< Psalmen 3 >
1 Een psalm van David, als hij vlood voor het aangezicht van zijn zoon Absalom. O HEERE! hoe zijn mijn tegenpartijders vermenigvuldigd; velen staan tegen mij op.
Psalmus David, Cum fugeret a facie Absalom filii sui. Domine quid multiplicati sunt qui tribulant me? multi insurgunt adversum me.
2 Velen zeggen van mijn ziel: Hij heeft geen heil bij God. (Sela)
Multi dicunt animæ meæ: Non est salus ipsi in Deo eius.
3 Doch Gij, HEERE! zijt een Schild voor mij, mijn eer, en Die mijn hoofd opheft.
Tu autem Domine susceptor meus es, gloria mea, et exaltans caput meum.
4 Ik riep met mijn stem tot den HEERE, en Hij verhoorde mij van den berg Zijner heiligheid. (Sela)
Voce mea ad Dominum clamavi: et exaudivit me de monte sancto suo.
5 Ik lag neder en sliep; ik ontwaakte, want de HEERE ondersteunde mij.
Ego dormivi, et soporatus sum: et exurrexi, quia Dominus suscepit me.
6 Ik zal niet vrezen voor tienduizenden des volks, die zich rondom tegen mij zetten.

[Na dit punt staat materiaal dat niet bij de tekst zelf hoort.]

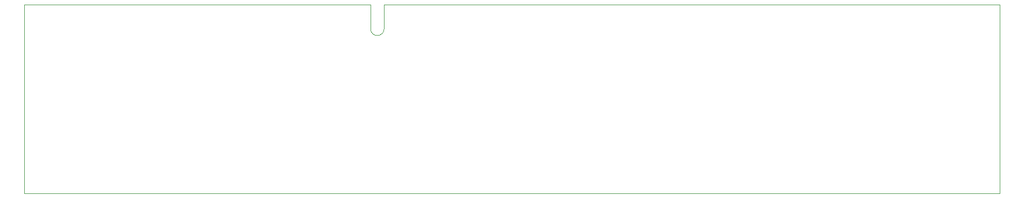
<source format=gbr>
%TF.GenerationSoftware,KiCad,Pcbnew,(7.0.0)*%
%TF.CreationDate,2023-07-13T12:17:45+02:00*%
%TF.ProjectId,RD53B_Quad_6DP_to_ERF8_Data_Adapter,52443533-425f-4517-9561-645f3644505f,V1*%
%TF.SameCoordinates,PX1767f18PY451e560*%
%TF.FileFunction,Other,Comment*%
%FSLAX46Y46*%
G04 Gerber Fmt 4.6, Leading zero omitted, Abs format (unit mm)*
G04 Created by KiCad (PCBNEW (7.0.0)) date 2023-07-13 12:17:45*
%MOMM*%
%LPD*%
G01*
G04 APERTURE LIST*
%TA.AperFunction,Profile*%
%ADD10C,0.010000*%
%TD*%
G04 APERTURE END LIST*
D10*
X-2000Y31005000D02*
X-2000Y5000D01*
X159998000Y31005000D02*
X159998000Y5000D01*
X105998000Y31005000D02*
X159998000Y31005000D01*
X53998000Y31005000D02*
X-2000Y31005000D01*
X-2000Y5000D02*
X159998000Y5000D01*
%TO.C,J7*%
X56778000Y31005000D02*
X53998000Y31005000D01*
X56778000Y27005000D02*
X56778000Y31005000D01*
X58998000Y31005000D02*
X58998000Y27005000D01*
X105998000Y31005000D02*
X58998000Y31005000D01*
X56778000Y27005000D02*
G75*
G03*
X57888000Y25895000I1109998J-2D01*
G01*
X57888000Y25895000D02*
G75*
G03*
X58998000Y27005000I2J1109998D01*
G01*
%TD*%
M02*

</source>
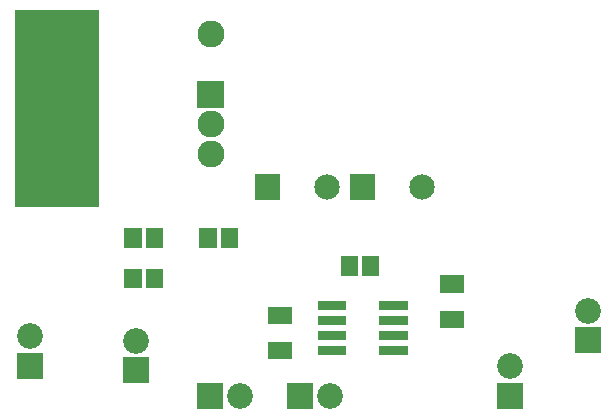
<source format=gts>
G04 start of page 2 for group 2 layer_idx 10 *
G04 Title: (unknown), top_mask *
G04 Creator: pcb-rnd 2.3.0 *
G04 CreationDate: 2021-05-03 19:20:31 UTC *
G04 For:  *
G04 Format: Gerber/RS-274X *
G04 PCB-Dimensions: 500000 500000 *
G04 PCB-Coordinate-Origin: lower left *
%MOIN*%
%FSLAX25Y25*%
%LNTOP_MASK_NONE_2*%
%ADD73C,0.0846*%
%ADD72C,0.0860*%
%ADD71C,0.0001*%
%ADD70C,0.0900*%
G54D70*X234850Y324500D03*
Y334500D03*
G54D71*G36*
X239300Y340050D02*Y348950D01*
X230400D01*
Y340050D01*
X239300D01*
G37*
G36*
X236816Y299752D02*X231098D01*
Y293248D01*
X236816D01*
Y299752D01*
G37*
G54D70*X234850Y364500D03*
G54D71*G36*
X230300Y248150D02*X238900D01*
Y239550D01*
X230300D01*
Y248150D01*
G37*
G54D72*X244600Y243850D03*
G54D71*G36*
X253960Y273669D02*Y267951D01*
X262040D01*
Y273669D01*
X253960D01*
G37*
G36*
X270500Y275500D02*X280000D01*
Y272500D01*
X270500D01*
Y275500D01*
G37*
G36*
X253960Y261859D02*Y256141D01*
X262040D01*
Y261859D01*
X253960D01*
G37*
G36*
X270500Y270500D02*X280000D01*
Y267500D01*
X270500D01*
Y270500D01*
G37*
G36*
Y265500D02*X280000D01*
Y262500D01*
X270500D01*
Y265500D01*
G37*
G36*
Y260500D02*X280000D01*
Y257500D01*
X270500D01*
Y260500D01*
G37*
G36*
X260300Y248150D02*X268900D01*
Y239550D01*
X260300D01*
Y248150D01*
G37*
G54D72*X274600Y243850D03*
G54D71*G36*
X284016Y290552D02*X278298D01*
Y284048D01*
X284016D01*
Y290552D01*
G37*
G36*
X291102D02*X285384D01*
Y284048D01*
X291102D01*
Y290552D01*
G37*
G36*
X311160Y284064D02*Y278346D01*
X319240D01*
Y284064D01*
X311160D01*
G37*
G36*
X300500Y272500D02*X291000D01*
Y275500D01*
X300500D01*
Y272500D01*
G37*
G54D73*X305185Y313500D03*
G54D71*G36*
X281263Y317737D02*Y309263D01*
X289737D01*
Y317737D01*
X281263D01*
G37*
G54D73*X273500Y313500D03*
G54D71*G36*
X249578Y317737D02*Y309263D01*
X258052D01*
Y317737D01*
X249578D01*
G37*
G36*
X300500Y267500D02*X291000D01*
Y270500D01*
X300500D01*
Y267500D01*
G37*
G36*
X311160Y272254D02*Y266536D01*
X319240D01*
Y272254D01*
X311160D01*
G37*
G36*
X300500Y262500D02*X291000D01*
Y265500D01*
X300500D01*
Y262500D01*
G37*
G36*
Y257500D02*X291000D01*
Y260500D01*
X300500D01*
Y257500D01*
G37*
G36*
X330300Y239550D02*Y248150D01*
X338900D01*
Y239550D01*
X330300D01*
G37*
G54D72*X334600Y253850D03*
G54D71*G36*
X205700Y248200D02*Y256800D01*
X214300D01*
Y248200D01*
X205700D01*
G37*
G36*
X170300Y249550D02*Y258150D01*
X178900D01*
Y249550D01*
X170300D01*
G37*
G54D72*X174600Y263850D03*
X210000Y262343D03*
G54D71*G36*
X356200Y258200D02*Y266800D01*
X364800D01*
Y258200D01*
X356200D01*
G37*
G54D72*X360500Y272343D03*
G54D71*G36*
X211816Y299752D02*X206098D01*
Y293248D01*
X211816D01*
Y299752D01*
G37*
G36*
Y286252D02*X206098D01*
Y279748D01*
X211816D01*
Y286252D01*
G37*
G36*
X218902D02*X213184D01*
Y279748D01*
X218902D01*
Y286252D01*
G37*
G36*
Y299752D02*X213184D01*
Y293248D01*
X218902D01*
Y299752D01*
G37*
G36*
X243902D02*X238184D01*
Y293248D01*
X243902D01*
Y299752D01*
G37*
G36*
X169500Y372500D02*X197500D01*
Y307000D01*
X169500D01*
Y372500D01*
G37*
M02*

</source>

Non timebo millia populi circumdantis me: exurge Domine: salvum me fac Deus meus.
7 Sta op, HEERE, verlos mij, mijn God; want Gij hebt al mijn vijanden op het kinnebakken geslagen; de tanden der goddelozen hebt Gij verbroken.
Quoniam tu percussisti omnes adversantes mihi sine causa: dentes peccatorum contrivisti.
8 Het heil is des HEEREN; Uw zegen is over Uw volk. (Sela)
Domini est salus: et super populum tuum benedictio tua.